Dalla sconfitta sul campo a quella nelle urne: perché la sinistra non riesce a imparare dai propri fallimenti
Quando si perde, si dovrebbe riflettere. Non negare
Il calcio e la politica raramente si sovrappongono, ma c’è un momento in cui si assomigliano molto: quello della sconfitta. In entrambi i casi, c’è sempre la possibilità di una riscossa. A patto che si abbia il coraggio di guardarsi allo specchio, riconoscere gli errori e correggerli. Che si tratti di una squadra o di un partito, la premessa di ogni rinascita è l’assunzione di responsabilità.
Ma c’è chi, ostinatamente, nega l’evidenza
Parlo anche per esperienza personale – da interista. Quando perdi 5-0, non puoi rifugiarti nella statistica dei tiri in porta. Hai perso e basta. Lo stesso vale in politica. Se lanci dei referendum per rafforzare il tuo consenso e ottieni una delle affluenze più basse della storia repubblicana, non hai colpito il governo: hai minato la tua stessa leadership, i tuoi programmi, la tua credibilità.

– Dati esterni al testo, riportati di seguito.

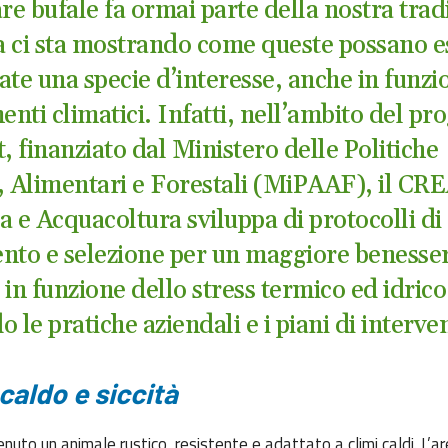
re bufale fa ormai parte della nostra trad
ca ci sta mostrando come queste possano e
ate una specie d’interesse, anche in funzi
nti climatici. Infatti, nell’ambito del pr
, finanziato dal Ministero delle Politiche
, Alimentari e Forestali (MiPAAF), il CRE
a e Acquacoltura sviluppa di protocolli di
nto e selezione per un maggiore benesse
in funzione dello stress termico ed idrico
 le pratiche aziendali e i piani di interv
caldo e siccità
tenuto un animale rustico, resistente e adattato a climi caldi. L’ar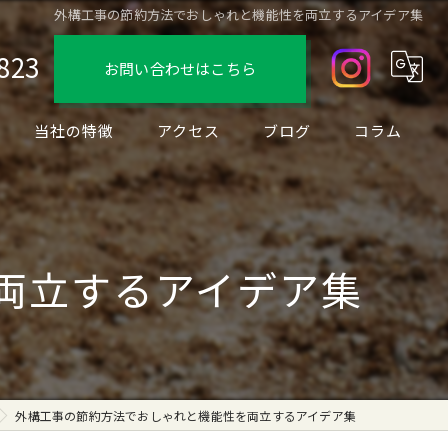
外構工事の節約方法でおしゃれと機能性を両立するアイデア集
823
お問い合わせはこちら
当社の特徴
アクセス
ブログ
コラム
デザイン
フェンス
両立するアイデア集
駐車場
ブロック
リノベーション
外構工事の節約方法でおしゃれと機能性を両立するアイデア集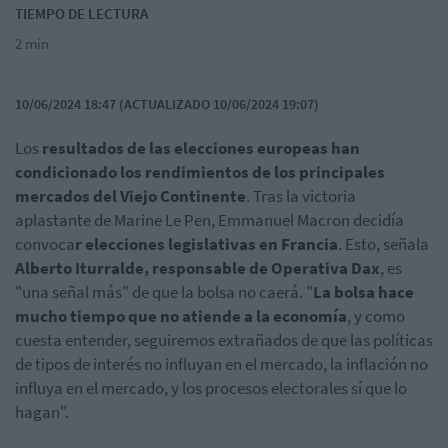
TIEMPO DE LECTURA
2 min
10/06/2024 18:47 (ACTUALIZADO 10/06/2024 19:07)
Los
resultados de las elecciones europeas han
condicionado los rendimientos de los principales
mercados del Viejo Continente
. Tras la victoria
aplastante de Marine Le Pen, Emmanuel Macron decidía
convoca
r elecciones legislativas en Francia
. Esto, señala
Alberto Iturralde, responsable de Operativa Dax
, es
"una señal más" de que la bolsa no caerá. "
La bolsa hace
mucho tiempo que no atiende a la economía
, y como
cuesta entender, seguiremos extrañados de que las políticas
de tipos de interés no influyan en el mercado, la inflación no
influya en el mercado, y los procesos electorales sí que lo
hagan".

Un esempio dal passato: Bossi nel 1999.
Umberto Bossi, dopo la sconfitta alle Europee del 1999, non si dimise. Ma cambiò strategia: scaricò i colonnelli, abbandonò la linea moderata e si riposizionò. Non rivendicò una vittoria inesistente. Fece pulizia, corresse la rotta e tornò a dettare l’agenda. Fu un leader, non un tifoso cieco.
Oggi, la sinistra sembra fare l’esatto contrario
La segretaria del Partito Democratico Elly Schlein, invece, non sembra voler prendere atto di una débâcle. Due segnali dovrebbero farle scattare l’allarme. Il primo arriva da Pina Picierno, esponente riformista del suo stesso partito, che ha dichiarato: “Schlein è incastrata nel passato, ha fatto un regalo a Giorgia Meloni presentandosi in preda a polarizzazioni identitarie e intrappolata in una bolla di tifoserie avversarie” (intervista a Il Foglio).

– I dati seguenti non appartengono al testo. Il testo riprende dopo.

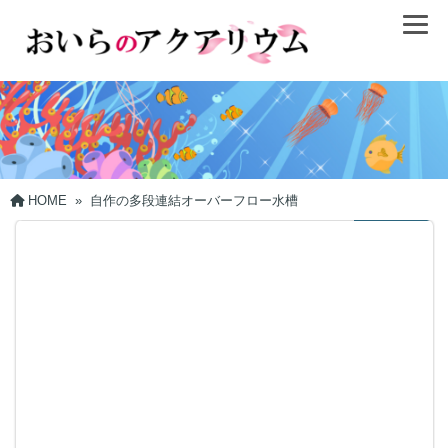
HOME
»
自作の多段連結オーバーフロー水槽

Il secondo segnale d’allarme: Carlo Calenda
Dall’esterno, ma dal centro dell’elettorato moderato, Carlo Calenda ha rincarato la dose: “È stato un autogol. Il referendum è stato usato per sconfessare il governo, non per proporre soluzioni. Hanno voluto dire che i 12 milioni di italiani erano loro elettori” (intervista al Corriere della Sera). Il risultato? Una spaccatura: il campo largo sfonda a sinistra ma perde tutto il centro.
E poi c’è un dato che nessuno sembra voler leggere
Soprattutto sul referendum sulla cittadinanza, ha votato praticamente solo l’elettorato di sinistra. E un terzo ha detto no. Segno che il tema è tutt’altro che condiviso, anche tra i propri simpatizzanti. Eppure, la segretaria e la sua dirigenza sembrano ignorare il messaggio.

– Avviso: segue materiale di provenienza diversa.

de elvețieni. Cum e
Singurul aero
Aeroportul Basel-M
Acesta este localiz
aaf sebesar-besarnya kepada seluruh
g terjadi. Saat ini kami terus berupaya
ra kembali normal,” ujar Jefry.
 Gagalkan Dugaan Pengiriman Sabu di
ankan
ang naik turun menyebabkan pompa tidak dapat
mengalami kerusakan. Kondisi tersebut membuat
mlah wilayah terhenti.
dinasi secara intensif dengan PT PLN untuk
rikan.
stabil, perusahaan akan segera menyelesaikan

Il problema non è perdere. È non voler cambiare
Nello sport come nella politica, l’errore più grave non è la sconfitta, ma la negazione. Continuare a dire che “abbiamo ragione, è il mondo a non capire”, anche quando i numeri dicono il contrario, è un segno di debolezza, non di coerenza. Un buon leader – come un buon allenatore – sa che è proprio dopo una batosta che si vede di che pasta sei fatto.